Assise au sein des places orchestres, j’étais fascinée. Impossible de garder mes yeux clos et ne me fier qu’à mes oreilles. L’élégance, la présence qu’il dégageait exerçaient sur moi le même pouvoir qu’un aimant, une force d’attraction à laquelle on ne peut résister. Scotchée, subjuguée, je pourrais affirmer que le temps s’était arrêté.
Il était là, assis devant son écrin noir, laissant par moment sa main libre danser lorsqu’il n’en requérait pas l’utilité, pour mieux retrouver sa jumelle ensuite, tournant avec douceur et une aisance presque effrayante les pages de ses partitions entre chaque mouvement.
J’ai par ailleurs appris, grâce à la brochure/programme, que malgré les énormes frais que cela peut lui coûter, Krystian Zimerman se déplace sans cesse avec son propre piano, dont il est lui même le « mécanicien ».
« Il y a dix as j’aurais dit que j’ajustais le piano au compositeur. Maintenant, je voudrais aller plus loin et dire que je l’adapte à un morceau en particulier. » (En 2008 dans le Financial Times)
Et c’est un vrai bijou. Des sonorités rondes, puissantes, avec juste ce qu’il faut de brillance pour éviter des aiguës « sur-scintillants » et qui, malgré la froideur et la dureté que je prête à la Salle Pleyel, ne perdent pas leur « chaleur ».

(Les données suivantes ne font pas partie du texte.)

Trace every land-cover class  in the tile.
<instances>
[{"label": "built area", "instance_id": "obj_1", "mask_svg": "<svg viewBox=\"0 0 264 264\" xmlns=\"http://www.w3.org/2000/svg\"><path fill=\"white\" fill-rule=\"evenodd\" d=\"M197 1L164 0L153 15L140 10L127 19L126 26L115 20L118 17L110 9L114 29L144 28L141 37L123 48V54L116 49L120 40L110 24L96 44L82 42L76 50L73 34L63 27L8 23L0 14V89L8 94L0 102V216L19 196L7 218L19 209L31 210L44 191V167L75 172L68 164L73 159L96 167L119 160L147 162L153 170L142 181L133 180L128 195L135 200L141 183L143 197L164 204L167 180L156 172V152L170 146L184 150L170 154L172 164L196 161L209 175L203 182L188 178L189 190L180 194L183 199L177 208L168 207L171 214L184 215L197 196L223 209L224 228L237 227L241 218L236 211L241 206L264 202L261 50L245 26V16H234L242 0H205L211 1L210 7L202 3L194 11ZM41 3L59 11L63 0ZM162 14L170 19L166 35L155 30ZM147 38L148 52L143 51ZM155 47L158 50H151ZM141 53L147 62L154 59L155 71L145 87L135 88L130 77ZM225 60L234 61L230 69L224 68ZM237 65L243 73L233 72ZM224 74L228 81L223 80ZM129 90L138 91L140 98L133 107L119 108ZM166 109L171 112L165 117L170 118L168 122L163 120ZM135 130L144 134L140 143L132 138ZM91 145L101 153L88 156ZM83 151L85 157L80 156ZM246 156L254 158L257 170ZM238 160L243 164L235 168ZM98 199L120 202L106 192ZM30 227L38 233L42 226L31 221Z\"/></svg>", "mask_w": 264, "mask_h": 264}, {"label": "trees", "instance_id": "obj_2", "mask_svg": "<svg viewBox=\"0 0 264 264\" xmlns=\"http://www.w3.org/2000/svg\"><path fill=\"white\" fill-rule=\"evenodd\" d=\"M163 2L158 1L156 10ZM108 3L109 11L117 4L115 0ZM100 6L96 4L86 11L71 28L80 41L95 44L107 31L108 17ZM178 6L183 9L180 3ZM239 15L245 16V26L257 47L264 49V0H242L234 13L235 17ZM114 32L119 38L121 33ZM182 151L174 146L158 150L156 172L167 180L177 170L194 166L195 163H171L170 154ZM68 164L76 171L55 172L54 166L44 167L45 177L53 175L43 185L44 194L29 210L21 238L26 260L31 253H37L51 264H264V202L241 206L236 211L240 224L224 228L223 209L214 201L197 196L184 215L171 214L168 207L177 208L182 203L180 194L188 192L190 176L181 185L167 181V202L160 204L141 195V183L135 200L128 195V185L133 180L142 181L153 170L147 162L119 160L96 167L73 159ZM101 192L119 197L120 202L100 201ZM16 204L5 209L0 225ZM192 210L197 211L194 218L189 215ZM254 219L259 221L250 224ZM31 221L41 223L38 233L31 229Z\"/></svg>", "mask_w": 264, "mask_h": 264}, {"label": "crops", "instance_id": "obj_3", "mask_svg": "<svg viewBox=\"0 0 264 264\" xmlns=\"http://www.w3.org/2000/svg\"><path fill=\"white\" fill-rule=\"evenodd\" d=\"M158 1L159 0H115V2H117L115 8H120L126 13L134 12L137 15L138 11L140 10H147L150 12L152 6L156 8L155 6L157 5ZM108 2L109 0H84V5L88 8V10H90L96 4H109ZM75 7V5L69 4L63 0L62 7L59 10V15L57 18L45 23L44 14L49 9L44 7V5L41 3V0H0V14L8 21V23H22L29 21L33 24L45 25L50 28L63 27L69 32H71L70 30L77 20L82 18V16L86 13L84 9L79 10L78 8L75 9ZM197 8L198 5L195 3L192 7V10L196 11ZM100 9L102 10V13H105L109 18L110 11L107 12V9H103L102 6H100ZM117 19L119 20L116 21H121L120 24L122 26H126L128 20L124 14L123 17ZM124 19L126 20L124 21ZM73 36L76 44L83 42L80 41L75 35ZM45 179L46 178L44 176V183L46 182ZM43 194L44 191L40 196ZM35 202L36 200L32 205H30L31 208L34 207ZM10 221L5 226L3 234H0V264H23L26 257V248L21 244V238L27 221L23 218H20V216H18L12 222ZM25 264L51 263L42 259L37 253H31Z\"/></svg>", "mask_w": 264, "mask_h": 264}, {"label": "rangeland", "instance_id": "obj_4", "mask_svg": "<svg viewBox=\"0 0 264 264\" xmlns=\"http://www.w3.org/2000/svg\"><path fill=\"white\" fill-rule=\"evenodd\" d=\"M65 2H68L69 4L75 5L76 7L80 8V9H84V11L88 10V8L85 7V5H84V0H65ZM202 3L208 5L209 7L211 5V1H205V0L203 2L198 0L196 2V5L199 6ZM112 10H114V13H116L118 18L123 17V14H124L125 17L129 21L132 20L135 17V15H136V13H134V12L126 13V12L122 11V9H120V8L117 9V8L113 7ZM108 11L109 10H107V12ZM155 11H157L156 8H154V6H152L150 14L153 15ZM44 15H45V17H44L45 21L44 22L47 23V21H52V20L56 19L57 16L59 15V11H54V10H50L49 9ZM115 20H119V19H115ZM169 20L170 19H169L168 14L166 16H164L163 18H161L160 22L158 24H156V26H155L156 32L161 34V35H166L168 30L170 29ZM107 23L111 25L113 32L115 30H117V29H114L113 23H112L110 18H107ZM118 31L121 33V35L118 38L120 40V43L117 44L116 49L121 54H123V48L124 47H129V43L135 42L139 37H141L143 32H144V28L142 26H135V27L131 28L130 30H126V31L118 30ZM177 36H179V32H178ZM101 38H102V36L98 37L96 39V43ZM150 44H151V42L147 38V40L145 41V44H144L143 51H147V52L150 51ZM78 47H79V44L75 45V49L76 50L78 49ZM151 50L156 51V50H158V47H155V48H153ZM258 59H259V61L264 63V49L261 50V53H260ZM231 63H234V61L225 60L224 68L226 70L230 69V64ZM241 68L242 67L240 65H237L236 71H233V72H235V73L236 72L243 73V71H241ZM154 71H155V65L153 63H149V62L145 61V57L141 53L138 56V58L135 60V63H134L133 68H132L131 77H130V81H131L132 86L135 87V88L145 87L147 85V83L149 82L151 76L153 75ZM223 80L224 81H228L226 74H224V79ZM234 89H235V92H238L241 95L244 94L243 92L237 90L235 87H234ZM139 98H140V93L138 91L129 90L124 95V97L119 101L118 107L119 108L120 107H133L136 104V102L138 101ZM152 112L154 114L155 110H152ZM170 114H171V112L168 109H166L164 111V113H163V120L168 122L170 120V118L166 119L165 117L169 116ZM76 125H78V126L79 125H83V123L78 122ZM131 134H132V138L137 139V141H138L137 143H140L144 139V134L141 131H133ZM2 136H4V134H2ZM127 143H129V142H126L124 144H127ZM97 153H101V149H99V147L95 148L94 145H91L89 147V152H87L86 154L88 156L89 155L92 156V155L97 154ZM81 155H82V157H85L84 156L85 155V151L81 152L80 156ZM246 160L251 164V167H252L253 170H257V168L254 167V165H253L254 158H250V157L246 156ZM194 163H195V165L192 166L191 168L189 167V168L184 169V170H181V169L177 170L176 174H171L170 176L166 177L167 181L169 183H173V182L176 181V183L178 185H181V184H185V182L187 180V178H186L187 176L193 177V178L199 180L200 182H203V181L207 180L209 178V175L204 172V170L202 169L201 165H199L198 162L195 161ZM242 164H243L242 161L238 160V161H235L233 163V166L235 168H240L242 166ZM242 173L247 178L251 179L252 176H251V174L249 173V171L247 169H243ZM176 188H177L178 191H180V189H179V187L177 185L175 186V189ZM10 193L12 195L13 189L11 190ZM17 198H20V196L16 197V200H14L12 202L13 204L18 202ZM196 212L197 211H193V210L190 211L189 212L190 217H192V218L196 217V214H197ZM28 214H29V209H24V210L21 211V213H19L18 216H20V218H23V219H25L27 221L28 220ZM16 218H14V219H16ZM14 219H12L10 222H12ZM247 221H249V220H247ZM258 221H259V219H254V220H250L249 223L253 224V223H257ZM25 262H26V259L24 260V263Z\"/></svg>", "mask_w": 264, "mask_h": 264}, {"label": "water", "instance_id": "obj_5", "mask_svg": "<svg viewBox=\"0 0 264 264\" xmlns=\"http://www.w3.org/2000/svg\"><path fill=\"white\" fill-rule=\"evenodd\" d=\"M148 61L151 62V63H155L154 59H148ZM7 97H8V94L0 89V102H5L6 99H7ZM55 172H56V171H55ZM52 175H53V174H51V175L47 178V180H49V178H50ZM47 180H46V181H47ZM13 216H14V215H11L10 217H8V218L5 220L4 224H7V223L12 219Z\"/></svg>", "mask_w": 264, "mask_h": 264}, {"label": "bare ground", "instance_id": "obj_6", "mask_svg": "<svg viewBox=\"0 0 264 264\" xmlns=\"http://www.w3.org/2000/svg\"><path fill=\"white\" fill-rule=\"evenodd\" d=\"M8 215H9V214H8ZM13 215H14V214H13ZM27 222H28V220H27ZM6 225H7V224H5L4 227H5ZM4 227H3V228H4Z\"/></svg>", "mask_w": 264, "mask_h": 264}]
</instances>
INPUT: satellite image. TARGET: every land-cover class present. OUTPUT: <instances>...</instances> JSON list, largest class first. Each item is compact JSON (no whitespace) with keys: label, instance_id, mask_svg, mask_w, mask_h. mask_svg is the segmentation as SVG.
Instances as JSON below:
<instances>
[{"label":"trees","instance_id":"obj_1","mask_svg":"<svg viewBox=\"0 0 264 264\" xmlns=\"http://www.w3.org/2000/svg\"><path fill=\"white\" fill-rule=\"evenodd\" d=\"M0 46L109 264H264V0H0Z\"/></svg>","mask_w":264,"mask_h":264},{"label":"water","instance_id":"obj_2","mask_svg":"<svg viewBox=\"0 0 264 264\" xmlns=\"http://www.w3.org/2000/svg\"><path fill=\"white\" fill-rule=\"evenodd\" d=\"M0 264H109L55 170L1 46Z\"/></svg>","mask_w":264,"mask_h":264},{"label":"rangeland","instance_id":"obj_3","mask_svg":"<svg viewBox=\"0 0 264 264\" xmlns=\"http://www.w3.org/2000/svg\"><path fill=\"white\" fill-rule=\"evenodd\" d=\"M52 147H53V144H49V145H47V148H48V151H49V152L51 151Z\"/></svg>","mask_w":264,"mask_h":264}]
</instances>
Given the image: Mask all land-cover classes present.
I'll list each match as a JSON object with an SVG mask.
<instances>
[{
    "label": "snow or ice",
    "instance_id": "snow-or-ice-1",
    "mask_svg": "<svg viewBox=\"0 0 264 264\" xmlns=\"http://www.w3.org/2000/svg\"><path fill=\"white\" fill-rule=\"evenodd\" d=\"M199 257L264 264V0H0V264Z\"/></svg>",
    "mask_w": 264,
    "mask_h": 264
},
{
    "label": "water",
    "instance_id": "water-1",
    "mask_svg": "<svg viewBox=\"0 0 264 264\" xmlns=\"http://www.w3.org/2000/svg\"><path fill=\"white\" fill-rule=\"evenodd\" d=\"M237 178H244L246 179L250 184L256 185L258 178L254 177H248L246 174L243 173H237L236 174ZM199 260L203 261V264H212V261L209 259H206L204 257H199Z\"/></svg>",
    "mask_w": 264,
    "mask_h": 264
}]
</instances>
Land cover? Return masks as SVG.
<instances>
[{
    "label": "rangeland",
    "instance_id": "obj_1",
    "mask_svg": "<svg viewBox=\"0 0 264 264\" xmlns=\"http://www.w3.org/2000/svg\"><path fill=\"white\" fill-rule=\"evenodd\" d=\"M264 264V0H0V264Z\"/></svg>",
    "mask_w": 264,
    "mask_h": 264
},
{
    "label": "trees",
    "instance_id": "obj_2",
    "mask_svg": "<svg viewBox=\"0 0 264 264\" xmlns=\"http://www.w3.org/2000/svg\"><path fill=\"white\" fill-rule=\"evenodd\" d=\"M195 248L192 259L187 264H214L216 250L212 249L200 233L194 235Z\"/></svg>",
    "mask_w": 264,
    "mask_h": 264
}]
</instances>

Quant à l’interprétation je ne saurais tellement quoi vous dire, Monsieur Zimerman appartient indéniablement à mes pianistes préférés, notamment pour ses Ballades de Chopin, plaçant ralentis, accentuations, nuances magiquement où je souhaite les entendre, ses Sonates de Liszt généralissimes, son approche des oeuvres pour piano de Brahms… (enregistrements plus que conseillés qui plus est chez Deutsche Grammophon)
Emotion, maître mot.
Curieuse de connaître les impressions que peuvent vous laisser un concert. (Dites moi tout)
Camille.
Chère Camille
Je faisais parti des personnes comme toi, qui ont la chance de participer à ce concert. « Zim » était dans une forme olympique, pratiquement aucune faute technique (avec lui c’est de rigueur). C’était un concert effectivement magique, ce génie a fait sonner le clavier comme personne. Comme le souligne mon cousin, c’était aussi le concert de la polyphonie. D’un musicien capable de dissocier deux voix d’une manière extrêmement limpide, de créer des strates et des plans sonores comme personne. Nous avons découvert ce soir là des aspects de ces chefs d’oeuvre que nous ne soupçonnions même pas. L’op 109 était taillé pour lui, je ne vais pas m’étaler sur le sujet mais la variation tout en trilles du dernier mouvement était quelque chose d’incroyable : un tapis sonore à la main gauche avec des trilles d’une précision millimétrique et un climax sorti de je ne sais où (je m’épongeais les yeux à ce moment là devant une telle beauté). L’op 110 – qui est ma sonate préférée de LVB -, a été un des sommets de ce concert extraordinaire, tendue de bout en bout vers une fugue finale torrentielle ! L’op 111 pris a un tempo déchainé, nous ne l’avions jamais entendu de la sorte, des déflagrations sonores, là encore des passages fugués d’un autre monde. Un deuxième mouvement relevant de l’ineffable : le piano magique, un véritable chant du cygne. Comme le dit André Tubeuf sur Qobuz, ce soir là nous n’avons pas eu le sentiment d’entendre que de la musique, mais autre chose.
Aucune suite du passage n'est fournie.